_WHAT TO DO_
State the number of lines in the entries below where the string "with" occurs, and omit everything else.

_DATA_
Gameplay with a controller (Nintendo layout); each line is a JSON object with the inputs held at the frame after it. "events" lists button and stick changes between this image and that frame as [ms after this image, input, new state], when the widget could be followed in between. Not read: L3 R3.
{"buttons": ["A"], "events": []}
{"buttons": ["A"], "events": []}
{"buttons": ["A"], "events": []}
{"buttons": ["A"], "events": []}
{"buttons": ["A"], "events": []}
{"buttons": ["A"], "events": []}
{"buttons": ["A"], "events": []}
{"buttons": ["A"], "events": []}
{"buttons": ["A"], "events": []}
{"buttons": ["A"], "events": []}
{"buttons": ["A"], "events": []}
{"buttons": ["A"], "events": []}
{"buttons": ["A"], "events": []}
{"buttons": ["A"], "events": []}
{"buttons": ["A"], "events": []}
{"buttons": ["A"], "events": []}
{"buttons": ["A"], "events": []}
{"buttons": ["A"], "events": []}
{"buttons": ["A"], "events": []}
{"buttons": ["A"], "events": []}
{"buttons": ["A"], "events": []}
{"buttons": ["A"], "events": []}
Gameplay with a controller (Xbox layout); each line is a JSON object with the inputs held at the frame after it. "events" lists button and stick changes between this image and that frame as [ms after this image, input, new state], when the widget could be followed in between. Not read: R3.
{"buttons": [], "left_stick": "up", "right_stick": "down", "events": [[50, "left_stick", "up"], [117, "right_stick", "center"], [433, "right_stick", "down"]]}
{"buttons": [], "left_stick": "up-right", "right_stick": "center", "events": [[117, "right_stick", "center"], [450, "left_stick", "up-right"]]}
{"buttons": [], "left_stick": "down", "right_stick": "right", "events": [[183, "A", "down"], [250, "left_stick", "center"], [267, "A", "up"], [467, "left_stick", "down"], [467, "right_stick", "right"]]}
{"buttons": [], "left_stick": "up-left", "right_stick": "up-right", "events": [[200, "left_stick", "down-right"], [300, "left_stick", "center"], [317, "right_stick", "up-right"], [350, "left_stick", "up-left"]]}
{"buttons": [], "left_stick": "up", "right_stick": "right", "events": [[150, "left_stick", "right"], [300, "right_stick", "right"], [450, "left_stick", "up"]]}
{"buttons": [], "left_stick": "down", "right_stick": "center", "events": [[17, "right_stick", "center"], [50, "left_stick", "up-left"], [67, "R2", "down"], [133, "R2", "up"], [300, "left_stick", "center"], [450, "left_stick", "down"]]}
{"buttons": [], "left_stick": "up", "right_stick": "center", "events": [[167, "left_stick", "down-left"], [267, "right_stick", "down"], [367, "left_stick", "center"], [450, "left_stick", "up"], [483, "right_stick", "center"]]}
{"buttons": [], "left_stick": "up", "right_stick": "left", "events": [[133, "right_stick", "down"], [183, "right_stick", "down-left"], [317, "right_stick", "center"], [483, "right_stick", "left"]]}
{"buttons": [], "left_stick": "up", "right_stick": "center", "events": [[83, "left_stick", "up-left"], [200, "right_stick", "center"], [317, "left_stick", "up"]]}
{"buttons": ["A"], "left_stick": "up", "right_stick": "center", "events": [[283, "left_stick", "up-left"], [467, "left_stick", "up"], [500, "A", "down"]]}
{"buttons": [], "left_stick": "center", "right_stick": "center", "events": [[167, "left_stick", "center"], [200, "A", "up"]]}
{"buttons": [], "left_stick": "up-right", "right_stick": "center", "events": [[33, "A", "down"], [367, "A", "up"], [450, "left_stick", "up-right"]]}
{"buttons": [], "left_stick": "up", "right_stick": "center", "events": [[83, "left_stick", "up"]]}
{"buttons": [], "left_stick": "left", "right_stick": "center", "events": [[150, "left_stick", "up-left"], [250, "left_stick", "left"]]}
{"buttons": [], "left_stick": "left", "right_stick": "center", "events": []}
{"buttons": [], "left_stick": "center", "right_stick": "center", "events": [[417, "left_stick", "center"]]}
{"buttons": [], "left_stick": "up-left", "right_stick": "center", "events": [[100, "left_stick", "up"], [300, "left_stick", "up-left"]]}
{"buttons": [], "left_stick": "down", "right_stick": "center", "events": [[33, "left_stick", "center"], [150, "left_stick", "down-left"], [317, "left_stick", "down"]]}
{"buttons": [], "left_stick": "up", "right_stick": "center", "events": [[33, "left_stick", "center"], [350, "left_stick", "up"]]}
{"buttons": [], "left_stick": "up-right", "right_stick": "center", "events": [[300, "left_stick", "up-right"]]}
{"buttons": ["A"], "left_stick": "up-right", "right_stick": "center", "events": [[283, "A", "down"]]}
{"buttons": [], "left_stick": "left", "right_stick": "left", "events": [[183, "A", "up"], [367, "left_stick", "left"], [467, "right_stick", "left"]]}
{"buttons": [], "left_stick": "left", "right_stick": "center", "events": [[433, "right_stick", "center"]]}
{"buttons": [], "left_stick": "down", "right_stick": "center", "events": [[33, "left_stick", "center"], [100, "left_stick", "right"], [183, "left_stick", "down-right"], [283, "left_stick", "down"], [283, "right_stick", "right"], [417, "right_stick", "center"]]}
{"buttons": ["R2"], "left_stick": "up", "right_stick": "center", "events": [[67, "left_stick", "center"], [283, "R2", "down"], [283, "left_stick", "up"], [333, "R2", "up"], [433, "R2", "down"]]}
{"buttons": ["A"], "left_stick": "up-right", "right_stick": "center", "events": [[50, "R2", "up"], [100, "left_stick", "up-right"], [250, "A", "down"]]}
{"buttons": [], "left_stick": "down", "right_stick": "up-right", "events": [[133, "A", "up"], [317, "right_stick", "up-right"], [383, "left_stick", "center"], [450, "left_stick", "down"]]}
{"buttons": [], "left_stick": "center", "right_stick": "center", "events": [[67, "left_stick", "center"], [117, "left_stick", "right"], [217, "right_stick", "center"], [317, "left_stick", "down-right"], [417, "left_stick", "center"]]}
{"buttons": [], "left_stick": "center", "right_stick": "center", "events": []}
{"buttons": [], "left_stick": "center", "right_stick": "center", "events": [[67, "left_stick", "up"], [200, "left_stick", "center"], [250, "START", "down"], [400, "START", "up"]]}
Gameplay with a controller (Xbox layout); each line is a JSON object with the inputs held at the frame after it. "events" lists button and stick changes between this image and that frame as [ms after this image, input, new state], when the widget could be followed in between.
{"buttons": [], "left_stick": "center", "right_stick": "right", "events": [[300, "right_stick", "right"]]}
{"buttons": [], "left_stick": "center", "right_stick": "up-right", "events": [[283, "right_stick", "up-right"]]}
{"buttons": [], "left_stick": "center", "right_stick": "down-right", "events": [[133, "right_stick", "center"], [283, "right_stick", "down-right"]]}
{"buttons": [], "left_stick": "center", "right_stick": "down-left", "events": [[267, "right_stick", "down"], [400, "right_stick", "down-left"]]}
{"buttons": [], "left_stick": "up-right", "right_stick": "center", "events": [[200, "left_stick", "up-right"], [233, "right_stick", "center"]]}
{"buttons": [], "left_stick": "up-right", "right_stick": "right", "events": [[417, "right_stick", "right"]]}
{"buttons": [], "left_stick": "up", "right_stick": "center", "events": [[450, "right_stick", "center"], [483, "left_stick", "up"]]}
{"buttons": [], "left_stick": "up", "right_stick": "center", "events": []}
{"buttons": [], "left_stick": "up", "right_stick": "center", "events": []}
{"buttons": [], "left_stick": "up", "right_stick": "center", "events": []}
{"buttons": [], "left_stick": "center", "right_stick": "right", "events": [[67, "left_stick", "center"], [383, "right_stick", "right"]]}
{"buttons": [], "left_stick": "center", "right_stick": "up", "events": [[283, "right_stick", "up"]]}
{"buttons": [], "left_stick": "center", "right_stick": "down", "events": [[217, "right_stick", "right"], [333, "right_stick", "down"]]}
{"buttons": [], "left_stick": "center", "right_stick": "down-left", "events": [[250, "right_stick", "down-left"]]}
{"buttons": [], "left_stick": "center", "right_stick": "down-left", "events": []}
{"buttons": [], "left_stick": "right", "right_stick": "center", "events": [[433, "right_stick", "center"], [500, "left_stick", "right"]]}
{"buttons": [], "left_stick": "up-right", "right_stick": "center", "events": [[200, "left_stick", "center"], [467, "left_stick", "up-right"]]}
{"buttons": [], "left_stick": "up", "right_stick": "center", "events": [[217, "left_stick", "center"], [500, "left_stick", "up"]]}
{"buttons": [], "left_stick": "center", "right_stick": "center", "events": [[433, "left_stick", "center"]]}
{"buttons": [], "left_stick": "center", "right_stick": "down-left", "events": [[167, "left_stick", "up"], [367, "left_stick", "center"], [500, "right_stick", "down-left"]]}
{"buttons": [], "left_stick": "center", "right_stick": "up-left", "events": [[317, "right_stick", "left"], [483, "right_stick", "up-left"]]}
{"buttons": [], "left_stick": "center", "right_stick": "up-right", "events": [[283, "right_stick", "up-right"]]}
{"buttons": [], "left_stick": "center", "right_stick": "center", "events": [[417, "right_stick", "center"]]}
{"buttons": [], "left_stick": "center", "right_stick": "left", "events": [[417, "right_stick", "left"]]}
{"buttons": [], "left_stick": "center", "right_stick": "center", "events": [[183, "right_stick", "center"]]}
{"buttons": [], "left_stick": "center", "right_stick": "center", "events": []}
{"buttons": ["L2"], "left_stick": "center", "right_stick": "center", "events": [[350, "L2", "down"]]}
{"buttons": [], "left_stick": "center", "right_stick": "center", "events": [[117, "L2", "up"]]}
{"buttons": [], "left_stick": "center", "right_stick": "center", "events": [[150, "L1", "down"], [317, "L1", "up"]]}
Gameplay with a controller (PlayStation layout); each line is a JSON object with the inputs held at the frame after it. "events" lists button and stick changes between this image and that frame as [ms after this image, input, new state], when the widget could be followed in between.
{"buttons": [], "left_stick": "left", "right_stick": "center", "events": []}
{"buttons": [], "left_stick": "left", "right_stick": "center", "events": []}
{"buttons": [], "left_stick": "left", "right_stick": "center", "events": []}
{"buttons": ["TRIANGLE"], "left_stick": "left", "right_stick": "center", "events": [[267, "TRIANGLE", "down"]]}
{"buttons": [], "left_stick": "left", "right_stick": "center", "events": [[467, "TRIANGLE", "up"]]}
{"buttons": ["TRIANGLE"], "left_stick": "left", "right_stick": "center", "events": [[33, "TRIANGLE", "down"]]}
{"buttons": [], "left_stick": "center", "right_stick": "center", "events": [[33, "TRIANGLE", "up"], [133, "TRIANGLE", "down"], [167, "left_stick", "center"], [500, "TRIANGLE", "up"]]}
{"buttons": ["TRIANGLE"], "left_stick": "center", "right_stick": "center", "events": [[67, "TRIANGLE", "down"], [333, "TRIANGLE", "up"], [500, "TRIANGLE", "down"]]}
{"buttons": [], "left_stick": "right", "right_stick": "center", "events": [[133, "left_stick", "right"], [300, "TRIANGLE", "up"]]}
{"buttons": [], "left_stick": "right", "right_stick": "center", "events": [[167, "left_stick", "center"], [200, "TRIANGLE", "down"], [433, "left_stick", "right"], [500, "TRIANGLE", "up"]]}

_OUTPUT_
4